New York Attorney General Eric Schneiderman wants to know if employees of the two largest fantasy football betting sites used privileged information to make money on NFL games.
Earlier this week, The New York Times revealed an insider trading scandal involving fantasy football betting websites FanDuel and DraftKings. The scandal broke after an article in the Times revealed that an employee of DraftKings released player data and then personally made $350,000 using the info on rival site FanDuel.Employees of the sites used early data to make their own bets win big money.
Now the scandal has brought the attention of politicians looking to regulate the industry. The New York attorney general leads the charge.
Schneiderman sent a letter to FanDuel CEO Nigel Eccles and DraftKings CEO Jason Robins informing them that he was launching an inquiry into the case of possible “insider trading” of data.

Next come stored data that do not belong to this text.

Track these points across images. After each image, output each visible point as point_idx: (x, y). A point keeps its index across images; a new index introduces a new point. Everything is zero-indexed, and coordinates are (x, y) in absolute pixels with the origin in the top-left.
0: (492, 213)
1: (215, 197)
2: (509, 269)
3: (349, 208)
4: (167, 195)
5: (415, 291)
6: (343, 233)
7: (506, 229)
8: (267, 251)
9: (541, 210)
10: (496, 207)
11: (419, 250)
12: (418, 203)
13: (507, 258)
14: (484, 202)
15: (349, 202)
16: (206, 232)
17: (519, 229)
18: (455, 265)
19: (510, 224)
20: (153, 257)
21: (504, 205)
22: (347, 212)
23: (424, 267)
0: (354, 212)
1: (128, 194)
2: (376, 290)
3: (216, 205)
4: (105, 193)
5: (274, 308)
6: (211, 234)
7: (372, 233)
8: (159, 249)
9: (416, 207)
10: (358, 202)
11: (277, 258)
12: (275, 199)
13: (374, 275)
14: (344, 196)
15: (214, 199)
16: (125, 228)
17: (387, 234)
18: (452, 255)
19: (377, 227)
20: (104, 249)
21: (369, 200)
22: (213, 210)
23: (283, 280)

As ESPN reports, in the letter Schneiderman asks them to provide information covering the past year including names and titles of employees who compile player data, set roster values, deal with ownership percentages for pending and historical contests and aggregate the success of players who play on their sites.
The letter lays out the request for information on employees:
- Compile and aggregate athletes’ statistical data;
- Determine inputs used to set athletes’ prices for daily fantasy contests;
- Code athlete pricing algorithms (note if and where different from 1b.);
- Compile and aggregate athletes’ ownership percentages for pending contests;
- Compile and aggregate historical ownership percentages for past contests; and
- Compile and aggregate daily fantasy players’ data, including but not limited to win/loss records, types of contests entered, number of entries per contest, and money spent and earned
The letter also requests information on how the data is stored, how employees access that data, what employees are allowed to do so, and what guidelines or rules the two companies have over data storage and access.
Also requested is information on any company policies meant to prevent this sort of “insider trading” and guidelines governing employee behavior. The letter also asks if such rules extend to family and friends of employees.
Finally, the letter asks for specific information about the two employees most known for being involved in this incident: Ethan Haskell of DraftKings, who won $350,000 on FanDuel, and FanDuel employee Matthew Boccio, who won big money at DraftKings.
The attorney general also demands this information from the websites by October 15.